▶ [PROBLEM TO WORK ON] Rewrite every line of the items below as a Markdown table with two columns, n for the row number and Line for the line itself, and skip any blank lines.

Stored data entries:
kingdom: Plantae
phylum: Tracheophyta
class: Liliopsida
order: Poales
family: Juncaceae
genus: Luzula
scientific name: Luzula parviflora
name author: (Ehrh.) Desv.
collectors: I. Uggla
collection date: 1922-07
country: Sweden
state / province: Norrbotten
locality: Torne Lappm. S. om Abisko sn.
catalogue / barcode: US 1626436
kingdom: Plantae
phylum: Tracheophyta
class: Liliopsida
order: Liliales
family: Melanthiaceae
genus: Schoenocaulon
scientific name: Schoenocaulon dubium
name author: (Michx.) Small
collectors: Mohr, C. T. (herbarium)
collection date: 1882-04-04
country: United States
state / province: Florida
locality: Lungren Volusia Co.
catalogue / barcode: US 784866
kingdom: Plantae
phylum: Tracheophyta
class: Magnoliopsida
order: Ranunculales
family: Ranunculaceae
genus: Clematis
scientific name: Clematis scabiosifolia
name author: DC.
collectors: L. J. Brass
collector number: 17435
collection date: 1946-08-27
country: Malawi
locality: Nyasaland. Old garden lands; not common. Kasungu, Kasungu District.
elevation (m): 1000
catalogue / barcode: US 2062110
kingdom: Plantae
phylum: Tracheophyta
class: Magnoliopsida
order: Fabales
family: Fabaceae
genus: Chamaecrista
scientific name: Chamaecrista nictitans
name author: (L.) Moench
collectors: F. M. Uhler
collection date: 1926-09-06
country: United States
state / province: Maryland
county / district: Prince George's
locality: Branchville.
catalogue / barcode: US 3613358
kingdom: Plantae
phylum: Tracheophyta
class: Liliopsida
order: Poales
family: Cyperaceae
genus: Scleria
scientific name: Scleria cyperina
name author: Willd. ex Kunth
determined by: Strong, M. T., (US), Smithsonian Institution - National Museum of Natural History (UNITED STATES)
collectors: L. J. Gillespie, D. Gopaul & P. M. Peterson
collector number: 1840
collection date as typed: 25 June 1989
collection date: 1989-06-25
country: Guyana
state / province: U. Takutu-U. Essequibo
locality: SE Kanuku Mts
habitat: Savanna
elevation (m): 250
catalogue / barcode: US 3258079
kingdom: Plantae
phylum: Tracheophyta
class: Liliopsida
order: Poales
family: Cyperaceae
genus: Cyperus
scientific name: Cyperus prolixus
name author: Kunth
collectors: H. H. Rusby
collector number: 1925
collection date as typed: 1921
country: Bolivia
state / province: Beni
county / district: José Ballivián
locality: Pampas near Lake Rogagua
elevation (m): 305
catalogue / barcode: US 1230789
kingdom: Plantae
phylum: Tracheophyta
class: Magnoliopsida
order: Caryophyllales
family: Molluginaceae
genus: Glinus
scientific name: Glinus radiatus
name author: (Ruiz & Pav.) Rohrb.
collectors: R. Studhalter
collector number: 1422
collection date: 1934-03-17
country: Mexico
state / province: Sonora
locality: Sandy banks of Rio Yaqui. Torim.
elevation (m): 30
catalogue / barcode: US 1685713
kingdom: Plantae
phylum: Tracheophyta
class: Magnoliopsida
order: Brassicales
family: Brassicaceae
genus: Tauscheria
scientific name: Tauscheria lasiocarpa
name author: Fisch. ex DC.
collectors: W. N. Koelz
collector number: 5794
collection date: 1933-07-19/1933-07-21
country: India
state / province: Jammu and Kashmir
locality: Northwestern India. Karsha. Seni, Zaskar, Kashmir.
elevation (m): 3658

▶ [THE ANSWER]
| n | Line |
|---|---|
| 1 | kingdom: Plantae |
| 2 | phylum: Tracheophyta |
| 3 | class: Liliopsida |
| 4 | order: Poales |
| 5 | family: Juncaceae |
| 6 | genus: Luzula |
| 7 | scientific name: Luzula parviflora |
| 8 | name author: (Ehrh.) Desv. |
| 9 | collectors: I. Uggla |
| 10 | collection date: 1922-07 |
| 11 | country: Sweden |
| 12 | state / province: Norrbotten |
| 13 | locality: Torne Lappm. S. om Abisko sn. |
| 14 | catalogue / barcode: US 1626436 |
| 15 | kingdom: Plantae |
| 16 | phylum: Tracheophyta |
| 17 | class: Liliopsida |
| 18 | order: Liliales |
| 19 | family: Melanthiaceae |
| 20 | genus: Schoenocaulon |
| 21 | scientific name: Schoenocaulon dubium |
| 22 | name author: (Michx.) Small |
| 23 | collectors: Mohr, C. T. (herbarium) |
| 24 | collection date: 1882-04-04 |
| 25 | country: United States |
| 26 | state / province: Florida |
| 27 | locality: Lungren Volusia Co. |
| 28 | catalogue / barcode: US 784866 |
| 29 | kingdom: Plantae |
| 30 | phylum: Tracheophyta |
| 31 | class: Magnoliopsida |
| 32 | order: Ranunculales |
| 33 | family: Ranunculaceae |
| 34 | genus: Clematis |
| 35 | scientific name: Clematis scabiosifolia |
| 36 | name author: DC. |
| 37 | collectors: L. J. Brass |
| 38 | collector number: 17435 |
| 39 | collection date: 1946-08-27 |
| 40 | country: Malawi |
| 41 | locality: Nyasaland. Old garden lands; not common. Kasungu, Kasungu District. |
| 42 | elevation (m): 1000 |
| 43 | catalogue / barcode: US 2062110 |
| 44 | kingdom: Plantae |
| 45 | phylum: Tracheophyta |
| 46 | class: Magnoliopsida |
| 47 | order: Fabales |
| 48 | family: Fabaceae |
| 49 | genus: Chamaecrista |
| 50 | scientific name: Chamaecrista nictitans |
| 51 | name author: (L.) Moench |
| 52 | collectors: F. M. Uhler |
| 53 | collection date: 1926-09-06 |
| 54 | country: United States |
| 55 | state / province: Maryland |
| 56 | county / district: Prince George's |
| 57 | locality: Branchville. |
| 58 | catalogue / barcode: US 3613358 |
| 59 | kingdom: Plantae |
| 60 | phylum: Tracheophyta |
| 61 | class: Liliopsida |
| 62 | order: Poales |
| 63 | family: Cyperaceae |
| 64 | genus: Scleria |
| 65 | scientific name: Scleria cyperina |
| 66 | name author: Willd. ex Kunth |
| 67 | determined by: Strong, M. T., (US), Smithsonian Institution - National Museum of Natural History (UNITED STATES) |
| 68 | collectors: L. J. Gillespie, D. Gopaul & P. M. Peterson |
| 69 | collector number: 1840 |
| 70 | collection date as typed: 25 June 1989 |
| 71 | collection date: 1989-06-25 |
| 72 | country: Guyana |
| 73 | state / province: U. Takutu-U. Essequibo |
| 74 | locality: SE Kanuku Mts |
| 75 | habitat: Savanna |
| 76 | elevation (m): 250 |
| 77 | catalogue / barcode: US 3258079 |
| 78 | kingdom: Plantae |
| 79 | phylum: Tracheophyta |
| 80 | class: Liliopsida |
| 81 | order: Poales |
| 82 | family: Cyperaceae |
| 83 | genus: Cyperus |
| 84 | scientific name: Cyperus prolixus |
| 85 | name author: Kunth |
| 86 | collectors: H. H. Rusby |
| 87 | collector number: 1925 |
| 88 | collection date as typed: 1921 |
| 89 | country: Bolivia |
| 90 | state / province: Beni |
| 91 | county / district: José Ballivián |
| 92 | locality: Pampas near Lake Rogagua |
| 93 | elevation (m): 305 |
| 94 | catalogue / barcode: US 1230789 |
| 95 | kingdom: Plantae |
| 96 | phylum: Tracheophyta |
| 97 | class: Magnoliopsida |
| 98 | order: Caryophyllales |
| 99 | family: Molluginaceae |
| 100 | genus: Glinus |
| 101 | scientific name: Glinus radiatus |
| 102 | name author: (Ruiz & Pav.) Rohrb. |
| 103 | collectors: R. Studhalter |
| 104 | collector number: 1422 |
| 105 | collection date: 1934-03-17 |
| 106 | country: Mexico |
| 107 | state / province: Sonora |
| 108 | locality: Sandy banks of Rio Yaqui. Torim. |
| 109 | elevation (m): 30 |
| 110 | catalogue / barcode: US 1685713 |
| 111 | kingdom: Plantae |
| 112 | phylum: Tracheophyta |
| 113 | class: Magnoliopsida |
| 114 | order: Brassicales |
| 115 | family: Brassicaceae |
| 116 | genus: Tauscheria |
| 117 | scientific name: Tauscheria lasiocarpa |
| 118 | name author: Fisch. ex DC. |
| 119 | collectors: W. N. Koelz |
| 120 | collector number: 5794 |
| 121 | collection date: 1933-07-19/1933-07-21 |
| 122 | country: India |
| 123 | state / province: Jammu and Kashmir |
| 124 | locality: Northwestern India. Karsha. Seni, Zaskar, Kashmir. |
| 125 | elevation (m): 3658 |